El Arte produce una epifanía inmediata, una pequeña o gran perturbación, casi un brotar manso y agradecido de lágrimas. Lo sentimos al escuchar una melodía o al leer un poema o al ver un lienzo. No sé quién escribió que estamos hechos para admirar la belleza, aunque no esté uno versado en qué consiste, ni posea los instrumentos con que la cultura a veces nos fortalece y hace que apreciamos con más hondura esa revelación. Se admira un cuadro en la creencia de que cada pincelada tiene un propósito. Incluso el hecho de que no lo tenga, en el hipotético caso de que el autor campe a su aire y desoiga el canon y pinte como si fuese cada cuadro el primer cuadro, existe un propósito. En la vista del canal de Guardi lo hay de un modo nítido. Lo de menos es que se catalogue dentro de la pintura veneciana dieciochesca, pensada para que ciertos clientes ingleses la adquiriesen. Este paisajismo está orientado a restituir la profundidad del canal, su aspiración a integrarse en el horizonte y a arrastrar en su dinámica los edificios colindantes y la población diseminada de barcas.
A veces, cuando paseo un museo, siento esa orfandad, la de no tener a mi alcance la literatura de la pintura. Uno de mis anhelos sacrificados es el de haber estudiado Arte, no por ganarme con él el sueldo y ejercido un oficio, sino por pasear los museos y sentir las obras de otro modo. Algo parecido me sucede cuando piso una catedral o una de esas iglesias imponentes. Aspiro la fe, la noto, creo en ella de un modo precario y frágil, pero no tengo todos los instrumentos, no sé lo que un creyente siente cuando se arrodilla y reza en ese espacio maravilloso que visito como el turista inglés visitaba Venecia en el XVIII y se llevaba a casa un cuadro de Guardi o de Canaletto. Para ellos, la "Vista del canal" es un souvenir, una postal, una especie de evidencia de que estuvieron allí con la que entablar más tarde animadas charlas en el té con pastas de sus recargados saloncitos victorianos. Yo estuve en Venecia cuatro horas, tal vez cinco o seis. Creo que tuve un acceso de belleza. Estaba en mi conmoción el idilio antiguo con las imágenes del cine que me entregaron una ciudad bendecida por algo inefable y lírico también. La consumí con voracidad. Prometí (prometimos) volver.

[Fragmentos de un conjunto de datos]

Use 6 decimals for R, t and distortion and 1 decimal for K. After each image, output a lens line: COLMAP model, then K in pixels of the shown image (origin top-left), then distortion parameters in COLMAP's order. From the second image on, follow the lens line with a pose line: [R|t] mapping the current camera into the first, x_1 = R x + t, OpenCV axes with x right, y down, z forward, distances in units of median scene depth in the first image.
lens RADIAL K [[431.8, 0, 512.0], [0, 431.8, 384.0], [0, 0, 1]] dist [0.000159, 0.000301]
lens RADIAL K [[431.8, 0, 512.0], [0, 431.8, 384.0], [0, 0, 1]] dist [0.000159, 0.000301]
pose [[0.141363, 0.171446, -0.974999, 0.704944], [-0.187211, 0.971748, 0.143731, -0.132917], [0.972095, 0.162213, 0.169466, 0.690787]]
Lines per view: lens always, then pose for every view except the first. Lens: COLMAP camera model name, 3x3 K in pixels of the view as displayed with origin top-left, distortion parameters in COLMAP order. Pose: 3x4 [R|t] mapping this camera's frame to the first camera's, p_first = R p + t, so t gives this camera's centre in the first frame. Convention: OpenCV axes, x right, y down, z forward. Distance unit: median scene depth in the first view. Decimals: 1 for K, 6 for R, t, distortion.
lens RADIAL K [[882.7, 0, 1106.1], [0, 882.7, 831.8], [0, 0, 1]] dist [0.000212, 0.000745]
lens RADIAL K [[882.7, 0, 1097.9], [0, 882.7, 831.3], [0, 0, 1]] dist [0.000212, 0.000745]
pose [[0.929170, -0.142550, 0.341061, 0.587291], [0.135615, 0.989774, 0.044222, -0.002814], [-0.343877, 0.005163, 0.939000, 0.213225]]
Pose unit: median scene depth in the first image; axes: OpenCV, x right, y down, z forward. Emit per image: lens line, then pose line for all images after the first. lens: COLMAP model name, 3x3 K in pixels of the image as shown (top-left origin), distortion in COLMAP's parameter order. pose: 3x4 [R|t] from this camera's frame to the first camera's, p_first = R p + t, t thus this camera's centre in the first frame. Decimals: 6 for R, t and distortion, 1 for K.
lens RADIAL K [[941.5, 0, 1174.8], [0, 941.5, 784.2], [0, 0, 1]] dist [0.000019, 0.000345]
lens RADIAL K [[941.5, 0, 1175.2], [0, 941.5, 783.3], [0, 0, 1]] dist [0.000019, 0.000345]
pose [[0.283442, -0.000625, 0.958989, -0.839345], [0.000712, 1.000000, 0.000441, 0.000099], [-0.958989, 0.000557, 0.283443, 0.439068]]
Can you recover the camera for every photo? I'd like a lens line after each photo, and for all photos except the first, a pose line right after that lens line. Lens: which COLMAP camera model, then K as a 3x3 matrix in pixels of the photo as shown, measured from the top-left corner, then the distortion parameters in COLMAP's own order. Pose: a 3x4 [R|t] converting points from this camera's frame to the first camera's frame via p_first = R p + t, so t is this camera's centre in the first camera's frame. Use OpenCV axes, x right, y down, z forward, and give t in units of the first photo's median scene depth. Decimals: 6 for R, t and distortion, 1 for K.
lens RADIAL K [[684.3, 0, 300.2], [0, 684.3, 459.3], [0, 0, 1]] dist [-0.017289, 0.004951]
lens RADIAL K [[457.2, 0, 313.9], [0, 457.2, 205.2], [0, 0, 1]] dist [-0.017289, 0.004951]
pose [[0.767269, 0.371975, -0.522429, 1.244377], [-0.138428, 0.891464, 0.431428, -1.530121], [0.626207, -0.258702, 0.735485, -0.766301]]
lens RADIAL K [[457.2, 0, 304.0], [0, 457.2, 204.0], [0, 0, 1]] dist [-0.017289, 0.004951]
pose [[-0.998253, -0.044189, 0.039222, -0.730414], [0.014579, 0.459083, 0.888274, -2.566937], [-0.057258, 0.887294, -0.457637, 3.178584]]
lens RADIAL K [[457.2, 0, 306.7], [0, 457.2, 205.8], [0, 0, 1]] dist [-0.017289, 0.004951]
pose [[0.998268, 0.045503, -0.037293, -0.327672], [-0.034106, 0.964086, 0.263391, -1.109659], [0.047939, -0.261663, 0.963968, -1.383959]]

**Consigna 1**
Contesta estas preguntas a partir del texto de estudio:
(a) ¿A qué clientes estaba destinada la pintura veneciana dieciochesca?
(b) ¿Cuántas horas dice quien escribe que estuvo en Venecia?
(c) ¿De qué dos pintores podía llevarse un cuadro el turista inglés que visitaba Venecia en el XVIII?
**Consigna 2**
Resume el párrafo del texto de estudio que empieza por «El Arte produce una epifanía inmediata» sin perder sus datos principales.
Para responder, utiliza únicamente el texto de estudio.

**Respuesta esperada 1**
(a) A ciertos clientes ingleses.
(b) Cuatro horas, tal vez cinco o seis.
(c) De Guardi o de Canaletto.

**Respuesta esperada 2**
El arte provoca una epifanía inmediata, una perturbación que puede llegar a las lágrimas, al escuchar una melodía, leer un poema o ver un lienzo. Estamos hechos para admirar la belleza, aunque no sepamos en qué consiste ni tengamos los instrumentos culturales que ahondan esa revelación. Al admirar un cuadro se cree que cada pincelada tiene un propósito, y hasta pintar al margen del canon lo tiene. La vista del canal de Guardi, pintura veneciana dieciochesca pensada para clientes ingleses, lo muestra con nitidez. Busca restituir la profundidad del canal e integrarlo en el horizonte, y arrastra en su dinámica los edificios colindantes y las barcas.